The wet printing, the apparent texture of the paper – the lack of retouching or doctoring – this is perhaps the fundamental science of photography in its rawest form. Stripped of gloss, prestige and pretension. This is not to say that the pictures lack value, quite the opposite – their naked fragility imbues within them a renewed sense of value, they are less like photographs and more like naturally occurring organisms – plucked from their habitat and displayed for people to study. There is a tangibility to the photographs, a sense of process which seems to really indicate the various reactions that take place in order to produce a photograph. Viewing the work, I find it almost impossible to envisage how such a body of work could have been achieved through the use of digital technology.
The various photosensitive films and papers are employed as an alchemist would ply the materials of his vocation. The subjects captured seem to have almost made contact with the materials, in some cases they quite literally have. One large image is simply tacked to the wall with pins, at first it’s difficult to tell what it depicts – it could perhaps be a small crop of a larger image, enlarged to such a degree that we can only see the grain of the film emulsion. The image is engrossing, almost hypnotic; it draws the eye into its dense texture. Under closer inspection, it becomes apparent that the image was achieved through actually distributing a quantity of sand onto the surface of the photographic paper, exposing it to light and subsequently developing the sheet as one normally would in a darkroom. This method of production establishes a direct relationship between an aspect of the photographic process and nature. The effect is quite startling – a rich and complex image made without a camera, a filter or Photoshop.

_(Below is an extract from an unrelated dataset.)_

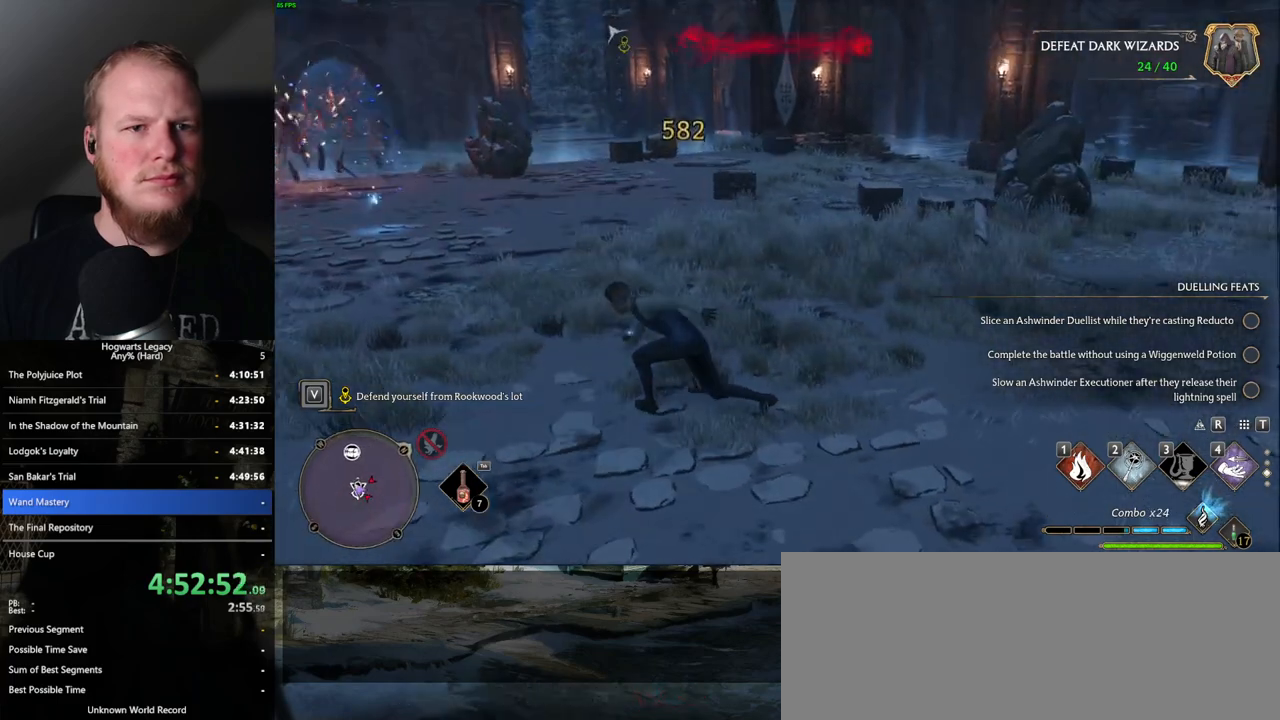
{"keys": ["w"], "mouse": [], "events": []}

Juxtaposition plays a big role in the work. Lempert creates connections between different subjects which are often very droll and almost always thought provoking. In one such pairing, Deadly Nightshade is likened to the eye of a squirrel, in another pair the freckled skin of girl is positioned next to a triptych depicting algae. These combinations of pictures as well as the photographic approach work to enrich one other, forging strong links that the audience are invited to discover.

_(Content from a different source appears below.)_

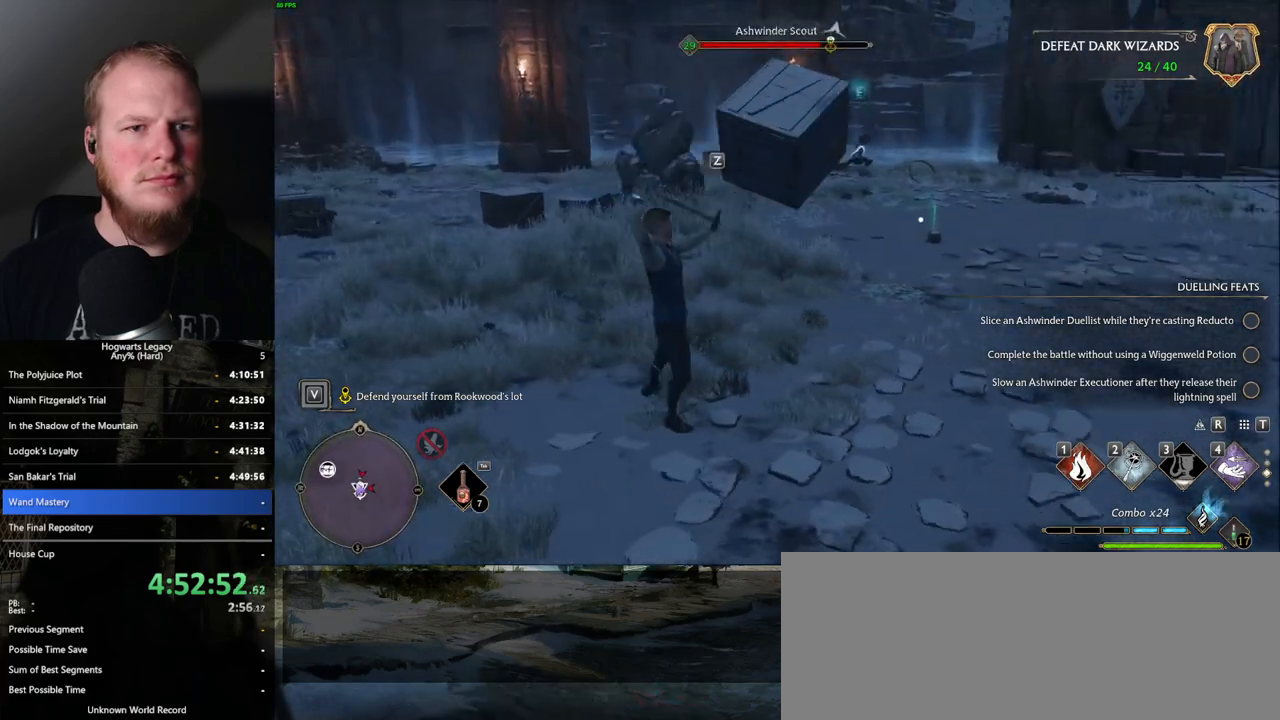
{"keys": ["w"], "mouse": [], "events": []}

A number of the images are presented with glass cases – drawing parallels with museum exhibits, this seems to perpetuate the idea of the photograph as an object in its own right, an artefact – something precious. Indeed, there’s an unmistakeable undertone of fragility that reverberates within the small corner of The Photographers’ Gallery that the exhibition inhabits. Whilst I’m certain that the images would sit quite comfortably on the pages of a book, this work should be seen on the gallery wall.
In comparison to this year’s other Deutsche Börse entries, Lempert’s work appears somewhat understated. This subtlety however, is key to the works success, a quiet contemplation is instigated and one is left with a lasting impression of photography’s role in the way we see the world around us and indeed our own special connection to nature.